The Board had agreed at the Time-Table Committee meeting for clearing them
based on the report prepared by Southern Railway. These proposals had also
been included in the Railway budget.
As per the time-table which has now been finalised, the proposal to
introduce the bi-weekly Madurai-Jammu Tawi express from June 1997 has been
dropped. This train would have been a vital connection from the southern
state to the northern state.
The proposal to increase the frequency of the Nagercoil-Mumbai express from
a tri-weekly to four days a week train following demand from passengers and
based on traffic potential studies too has been dumped. The Southern Railway
had initially recommended that the express be made a daily. Another
important proposal to introduce an inter-city express between Coimbatore and
Bangalore has been shelved.Instead the Board has directed the Southern
Railway to introduce a Shatabdi Express. Union Railways Minister Ram Vilas
Paswan had announced the introduction of a Shatabdi Express in the section
during the inauguration of the Salem-Bangalore broad gauge section. But in
the budget presented in Parliament, the minister had announced only an
inter-city express in view of the findings of the traffic studies.
Studies had shown that there was no potential for the all coach
air-conditioned on this sector. The only important stations in the section
are Salem, Erode and Dharmapuri, of which Dharmapuri is a economically
backward district. Even the Chennai-Coimbatore Shatabdi, which runs on a
trunk route, is not being booked to capacity.
Similarly, the proposal to introduce the Bangalore-Tiruchi Express on the
newly converted broad gauge has been given a go by.

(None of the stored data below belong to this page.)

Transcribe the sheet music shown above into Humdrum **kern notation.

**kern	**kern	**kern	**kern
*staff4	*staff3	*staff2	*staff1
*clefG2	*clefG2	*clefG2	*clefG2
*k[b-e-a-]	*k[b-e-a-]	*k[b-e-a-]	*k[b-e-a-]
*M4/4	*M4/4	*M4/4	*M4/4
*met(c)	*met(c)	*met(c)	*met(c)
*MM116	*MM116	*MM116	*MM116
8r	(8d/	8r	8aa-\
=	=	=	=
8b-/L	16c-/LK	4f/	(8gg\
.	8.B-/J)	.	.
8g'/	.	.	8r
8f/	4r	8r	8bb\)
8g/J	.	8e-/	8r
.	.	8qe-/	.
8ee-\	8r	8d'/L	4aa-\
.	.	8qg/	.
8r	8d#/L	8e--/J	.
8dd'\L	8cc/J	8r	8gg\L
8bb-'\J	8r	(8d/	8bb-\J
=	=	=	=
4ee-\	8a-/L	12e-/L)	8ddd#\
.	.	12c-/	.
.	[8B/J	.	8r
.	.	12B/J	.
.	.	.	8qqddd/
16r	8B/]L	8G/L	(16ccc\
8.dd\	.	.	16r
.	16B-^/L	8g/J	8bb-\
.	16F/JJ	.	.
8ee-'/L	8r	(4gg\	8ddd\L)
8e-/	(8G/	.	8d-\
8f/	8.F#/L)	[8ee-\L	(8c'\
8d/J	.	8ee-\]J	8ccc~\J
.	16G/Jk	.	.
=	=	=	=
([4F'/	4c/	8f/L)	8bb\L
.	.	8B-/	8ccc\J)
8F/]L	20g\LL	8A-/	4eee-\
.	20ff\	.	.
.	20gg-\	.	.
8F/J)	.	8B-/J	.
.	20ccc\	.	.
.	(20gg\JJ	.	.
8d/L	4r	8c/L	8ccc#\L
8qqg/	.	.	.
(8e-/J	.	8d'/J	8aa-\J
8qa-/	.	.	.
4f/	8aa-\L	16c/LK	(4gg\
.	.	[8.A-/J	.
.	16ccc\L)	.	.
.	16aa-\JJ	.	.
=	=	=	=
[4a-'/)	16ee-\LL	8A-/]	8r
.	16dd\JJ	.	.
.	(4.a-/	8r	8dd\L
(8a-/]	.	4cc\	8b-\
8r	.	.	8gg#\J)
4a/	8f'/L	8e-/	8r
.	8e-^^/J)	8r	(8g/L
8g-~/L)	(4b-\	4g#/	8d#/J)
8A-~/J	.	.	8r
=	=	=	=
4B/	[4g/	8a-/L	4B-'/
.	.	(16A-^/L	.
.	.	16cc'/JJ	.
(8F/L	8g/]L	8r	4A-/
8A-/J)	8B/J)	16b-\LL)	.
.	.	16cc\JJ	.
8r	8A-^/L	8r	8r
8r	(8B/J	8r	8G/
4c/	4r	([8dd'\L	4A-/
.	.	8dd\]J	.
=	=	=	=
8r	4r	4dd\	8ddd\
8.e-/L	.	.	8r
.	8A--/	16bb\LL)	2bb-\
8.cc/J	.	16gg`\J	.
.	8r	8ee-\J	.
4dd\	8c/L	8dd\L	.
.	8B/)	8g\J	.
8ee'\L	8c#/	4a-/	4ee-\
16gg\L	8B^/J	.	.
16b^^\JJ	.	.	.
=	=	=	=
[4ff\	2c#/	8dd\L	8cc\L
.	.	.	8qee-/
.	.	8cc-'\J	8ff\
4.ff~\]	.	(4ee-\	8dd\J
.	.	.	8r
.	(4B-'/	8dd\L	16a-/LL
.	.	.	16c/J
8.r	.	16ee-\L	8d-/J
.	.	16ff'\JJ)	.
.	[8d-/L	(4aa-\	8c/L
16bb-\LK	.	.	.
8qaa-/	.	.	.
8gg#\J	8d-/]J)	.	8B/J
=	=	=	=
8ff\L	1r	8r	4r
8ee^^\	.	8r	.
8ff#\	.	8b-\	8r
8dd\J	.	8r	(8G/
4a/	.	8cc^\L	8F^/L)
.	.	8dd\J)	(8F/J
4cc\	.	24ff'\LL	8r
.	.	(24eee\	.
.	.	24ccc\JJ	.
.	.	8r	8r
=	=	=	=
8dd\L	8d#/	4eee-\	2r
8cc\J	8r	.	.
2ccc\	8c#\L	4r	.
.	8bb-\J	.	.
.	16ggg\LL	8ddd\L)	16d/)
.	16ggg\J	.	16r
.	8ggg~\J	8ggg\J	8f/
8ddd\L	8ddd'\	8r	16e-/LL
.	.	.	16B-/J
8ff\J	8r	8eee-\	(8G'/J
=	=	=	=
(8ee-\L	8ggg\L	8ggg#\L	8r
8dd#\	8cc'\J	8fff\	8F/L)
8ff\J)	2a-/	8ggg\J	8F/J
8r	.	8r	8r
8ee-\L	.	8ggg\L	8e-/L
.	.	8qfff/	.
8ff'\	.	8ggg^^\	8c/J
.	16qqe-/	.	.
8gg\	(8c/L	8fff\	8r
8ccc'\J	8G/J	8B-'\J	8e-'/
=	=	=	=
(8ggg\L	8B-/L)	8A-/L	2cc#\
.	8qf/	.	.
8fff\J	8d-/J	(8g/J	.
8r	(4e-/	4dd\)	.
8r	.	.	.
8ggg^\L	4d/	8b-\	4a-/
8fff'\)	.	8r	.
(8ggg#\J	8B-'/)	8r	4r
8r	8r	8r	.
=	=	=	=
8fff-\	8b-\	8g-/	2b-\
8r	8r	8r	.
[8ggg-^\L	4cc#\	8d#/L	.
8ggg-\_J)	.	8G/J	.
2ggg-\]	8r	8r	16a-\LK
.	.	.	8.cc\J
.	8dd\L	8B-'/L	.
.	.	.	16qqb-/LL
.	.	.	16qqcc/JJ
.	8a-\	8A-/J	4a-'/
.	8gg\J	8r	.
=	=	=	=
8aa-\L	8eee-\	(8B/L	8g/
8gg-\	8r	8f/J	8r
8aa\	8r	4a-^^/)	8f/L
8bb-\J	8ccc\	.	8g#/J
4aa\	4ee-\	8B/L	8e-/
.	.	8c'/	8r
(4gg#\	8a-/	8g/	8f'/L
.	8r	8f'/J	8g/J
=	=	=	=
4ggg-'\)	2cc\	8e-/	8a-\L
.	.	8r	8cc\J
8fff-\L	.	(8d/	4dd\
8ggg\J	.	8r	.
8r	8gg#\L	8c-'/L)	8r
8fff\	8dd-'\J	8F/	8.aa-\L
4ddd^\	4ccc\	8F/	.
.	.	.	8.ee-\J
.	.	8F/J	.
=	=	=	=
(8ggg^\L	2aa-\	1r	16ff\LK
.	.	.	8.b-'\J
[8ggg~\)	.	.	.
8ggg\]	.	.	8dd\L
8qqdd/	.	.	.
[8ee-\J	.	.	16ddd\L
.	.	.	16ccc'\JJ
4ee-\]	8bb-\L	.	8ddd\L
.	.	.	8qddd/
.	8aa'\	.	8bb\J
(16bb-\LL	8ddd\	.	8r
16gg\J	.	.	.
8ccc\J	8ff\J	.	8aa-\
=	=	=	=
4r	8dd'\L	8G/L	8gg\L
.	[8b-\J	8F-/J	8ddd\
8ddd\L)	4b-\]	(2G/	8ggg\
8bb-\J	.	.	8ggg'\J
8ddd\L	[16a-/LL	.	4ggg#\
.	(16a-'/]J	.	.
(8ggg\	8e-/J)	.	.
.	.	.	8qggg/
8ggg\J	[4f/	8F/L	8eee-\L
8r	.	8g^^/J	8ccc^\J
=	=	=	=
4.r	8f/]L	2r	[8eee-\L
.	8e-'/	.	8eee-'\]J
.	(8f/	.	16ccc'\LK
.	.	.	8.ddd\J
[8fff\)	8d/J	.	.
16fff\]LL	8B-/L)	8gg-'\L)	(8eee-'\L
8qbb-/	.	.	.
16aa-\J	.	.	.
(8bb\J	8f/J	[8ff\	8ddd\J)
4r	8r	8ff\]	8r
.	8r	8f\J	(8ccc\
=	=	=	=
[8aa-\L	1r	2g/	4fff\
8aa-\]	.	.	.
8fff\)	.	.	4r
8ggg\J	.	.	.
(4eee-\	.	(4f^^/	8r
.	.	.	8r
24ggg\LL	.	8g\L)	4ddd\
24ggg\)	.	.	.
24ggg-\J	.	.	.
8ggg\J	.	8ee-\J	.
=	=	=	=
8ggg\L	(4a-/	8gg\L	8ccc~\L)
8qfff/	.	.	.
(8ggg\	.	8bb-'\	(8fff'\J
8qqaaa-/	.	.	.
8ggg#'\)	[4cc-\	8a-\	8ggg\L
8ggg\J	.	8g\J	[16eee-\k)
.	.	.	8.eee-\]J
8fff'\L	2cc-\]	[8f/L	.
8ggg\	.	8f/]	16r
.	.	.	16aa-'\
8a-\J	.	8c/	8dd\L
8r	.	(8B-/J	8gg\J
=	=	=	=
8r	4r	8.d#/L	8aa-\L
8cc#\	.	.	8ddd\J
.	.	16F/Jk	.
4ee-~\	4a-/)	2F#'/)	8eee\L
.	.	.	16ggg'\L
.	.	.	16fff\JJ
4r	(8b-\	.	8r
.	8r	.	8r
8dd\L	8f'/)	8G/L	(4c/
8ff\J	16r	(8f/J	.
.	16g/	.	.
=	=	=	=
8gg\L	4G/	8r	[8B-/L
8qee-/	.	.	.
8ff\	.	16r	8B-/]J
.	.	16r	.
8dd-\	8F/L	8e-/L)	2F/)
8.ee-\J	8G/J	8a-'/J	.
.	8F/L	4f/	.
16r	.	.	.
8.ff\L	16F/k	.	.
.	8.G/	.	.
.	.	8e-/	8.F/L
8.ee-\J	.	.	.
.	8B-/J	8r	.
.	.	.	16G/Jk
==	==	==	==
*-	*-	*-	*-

The plan of the Southern
Railway was to extend the train to run upto Nagore once the Tiruchi-Nagore
section was converted into broad gauge.
Peculiarly, the Board has granted one more express train from the Ernakulam
in Kerala to Hazrat Nizamuddin, though the Southern Railway had not even
proposed such a train. The occupation on the Kerala-Delhi sector is only 72
per cent, whereas, on the Chennai-Delhi sector is 105 per cent and
Bangalore-Delhi sector is 110 per cent.